- Born: Johan Albert Schnelzer 3 June 1972 (age 54) Kristinehamn, Sweden
- Era: Contemporary
- Website: albertschnelzer.se

= Albert Schnelzer =

Swedish composer (born 1972)

Albert Schnelzer (born 3 June 1972, Värmland) is a Swedish composer.

As a youth, Schnelzer was a keyboard player in a rock band. He later became a student at the Malmö Academy of Music from 1994 to 2000. His teachers in Sweden included Sven-David Sandström and Rolf Martinsson, and he was a conducting pupil of Gunnar Staern and Lars Jensen. In the UK, Schnelzer studied music at the Royal College of Music, where his teachers included Julian Anderson. He continued his conducting studies with John Carewe.

In 1998, Schnelzer won the "Composer of Tomorrow" competition with the orchestral work Erupto. He joined the Society of Swedish Composers in 2001. He became better known outside of Sweden with his piano trio Predatory Dances, composed on commission from Radio France and premiered at the Présence Festival in 2004.

==Selected Compositions==
Orchestral and band works:
- Erupto (1998)
- Dance Ecstatic (for string orchestra; 2001)
- Symphony No. 1 ("Azraeel"; 2006)
- A Freak in Burbank (2007)
- Azraeel Suite (for wind orchestra; 2008)

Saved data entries
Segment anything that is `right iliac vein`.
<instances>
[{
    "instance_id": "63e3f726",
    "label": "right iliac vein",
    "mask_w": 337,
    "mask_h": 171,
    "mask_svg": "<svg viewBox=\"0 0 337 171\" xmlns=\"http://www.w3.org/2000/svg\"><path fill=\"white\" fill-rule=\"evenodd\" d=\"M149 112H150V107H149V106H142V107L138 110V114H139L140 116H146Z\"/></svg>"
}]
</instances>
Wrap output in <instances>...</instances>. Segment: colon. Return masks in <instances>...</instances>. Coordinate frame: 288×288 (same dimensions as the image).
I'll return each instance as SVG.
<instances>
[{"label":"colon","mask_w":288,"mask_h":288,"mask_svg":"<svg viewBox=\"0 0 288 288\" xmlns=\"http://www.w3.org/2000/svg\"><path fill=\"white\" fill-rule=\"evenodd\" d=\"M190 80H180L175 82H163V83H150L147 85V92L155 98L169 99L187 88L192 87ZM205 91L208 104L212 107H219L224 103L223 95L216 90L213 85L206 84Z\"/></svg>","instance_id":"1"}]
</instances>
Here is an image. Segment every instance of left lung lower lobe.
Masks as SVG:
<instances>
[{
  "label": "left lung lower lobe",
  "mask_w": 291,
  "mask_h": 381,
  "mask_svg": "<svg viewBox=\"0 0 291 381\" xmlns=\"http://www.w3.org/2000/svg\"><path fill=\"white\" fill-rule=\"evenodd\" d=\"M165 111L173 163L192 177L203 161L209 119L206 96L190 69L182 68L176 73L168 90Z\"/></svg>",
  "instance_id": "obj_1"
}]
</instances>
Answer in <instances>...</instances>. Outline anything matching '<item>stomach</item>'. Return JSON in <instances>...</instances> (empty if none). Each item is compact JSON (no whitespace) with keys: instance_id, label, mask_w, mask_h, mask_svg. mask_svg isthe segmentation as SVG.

What to produce » Please transcribe the stretch of the Albert Schnelzer biography from "As a youth, Schnelzer" through "Festival in 2004.". The data shown here has no connection to the Albert Schnelzer biography.

Response to this exercise »
As a youth, Schnelzer was a keyboard player in a rock band. He later became a student at the Malmö Academy of Music from 1994 to 2000. His teachers in Sweden included Sven-David Sandström and Rolf Martinsson, and he was a conducting pupil of Gunnar Staern and Lars Jensen. In the UK, Schnelzer studied music at the Royal College of Music, where his teachers included Julian Anderson. He continued his conducting studies with John Carewe.

In 1998, Schnelzer won the "Composer of Tomorrow" competition with the orchestral work Erupto. He joined the Society of Swedish Composers in 2001. He became better known outside of Sweden with his piano trio Predatory Dances, composed on commission from Radio France and premiered at the Présence Festival in 2004.